Reproduce, word for word and in full, the forum post below about Java containers in Kubernetes pods running out of memory.

— Text section —
▼▼▼
I am running Docker containers containing JVM (java8u31). These containers are deployed as pods in a kubernetes cluster. Often I get OOM for the pods and Kubernetes kills the pods and restarts it. I am having issues in finding the root cause for these OOMs.
Here are the JVM parameters
-XX:+UnlockExperimentalVMOptions -XX:+UseCGroupMemoryLimitForHeap -Xms700M -Xmx1000M -XX:MaxRAM=1536M -XX:MaxMetaspaceSize=250M
These containers are deployed as stateful set and following is the resource allocation
resources:
requests:
memory: "1.5G"
cpu: 1
limits:
memory: "1.5G"
cpu: 1
so the total memory allocated to the container matches the MaxRam
-XX:+HeapDumpOnOutOfMemoryError -XX:HeapDumpPath=/etc/opt/jmx/java_pid%p.hprof
that doesn't help because the pod is getting killed and recreated and started as soon as there is a OOM so everything within the pod is lostThe only way to get a thread or HEAP dump is to SSH into the pod which also I am not able to take because the pod is recreated after an OOM so I don't get the memory footprint at the time of OOM. I SSH after an OOM which is not much help.
▲▲▲
— Dataset content —
▼▼▼
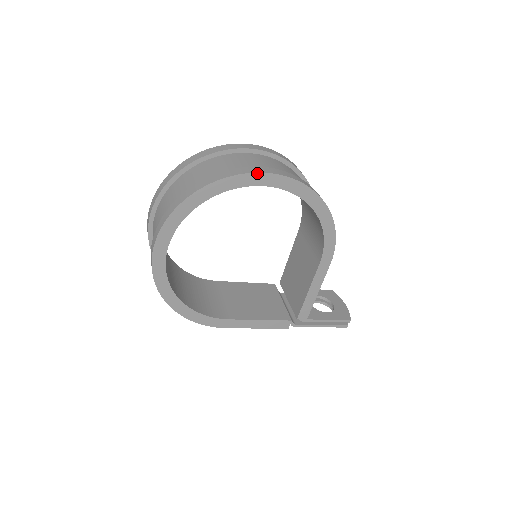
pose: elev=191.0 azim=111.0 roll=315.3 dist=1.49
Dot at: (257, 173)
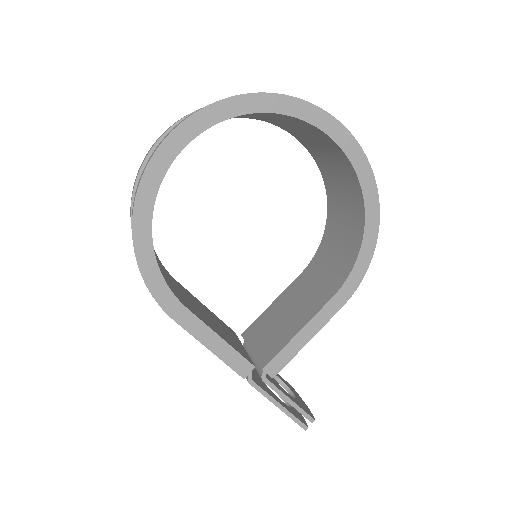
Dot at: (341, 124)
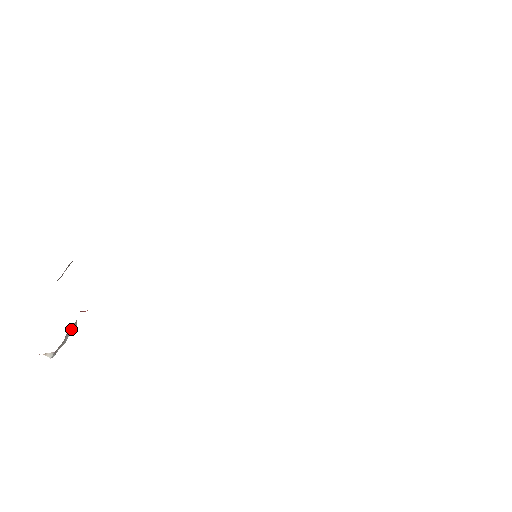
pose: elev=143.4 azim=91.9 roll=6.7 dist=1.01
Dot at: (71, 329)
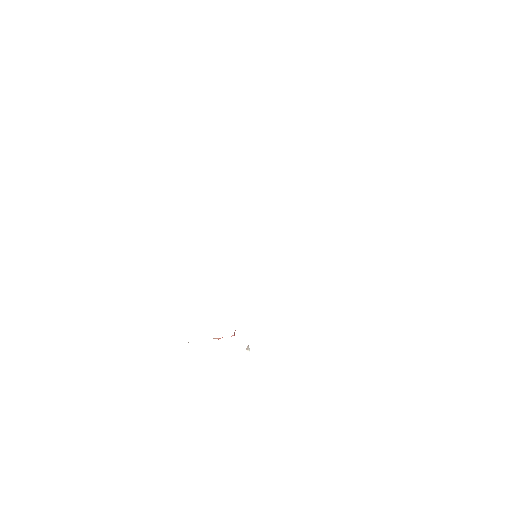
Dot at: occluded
▲▲▲
— Solution to the exercise —
I am running Docker containers containing JVM (java8u31). These containers are deployed as pods in a kubernetes cluster. Often I get OOM for the pods and Kubernetes kills the pods and restarts it. I am having issues in finding the root cause for these OOMs.
Here are the JVM parameters
-XX:+UnlockExperimentalVMOptions -XX:+UseCGroupMemoryLimitForHeap -Xms700M -Xmx1000M -XX:MaxRAM=1536M -XX:MaxMetaspaceSize=250M
These containers are deployed as stateful set and following is the resource allocation
resources:
requests:
memory: "1.5G"
cpu: 1
limits:
memory: "1.5G"
cpu: 1
so the total memory allocated to the container matches the MaxRam
-XX:+HeapDumpOnOutOfMemoryError -XX:HeapDumpPath=/etc/opt/jmx/java_pid%p.hprof
that doesn't help because the pod is getting killed and recreated and started as soon as there is a OOM so everything within the pod is lostThe only way to get a thread or HEAP dump is to SSH into the pod which also I am not able to take because the pod is recreated after an OOM so I don't get the memory footprint at the time of OOM. I SSH after an OOM which is not much help.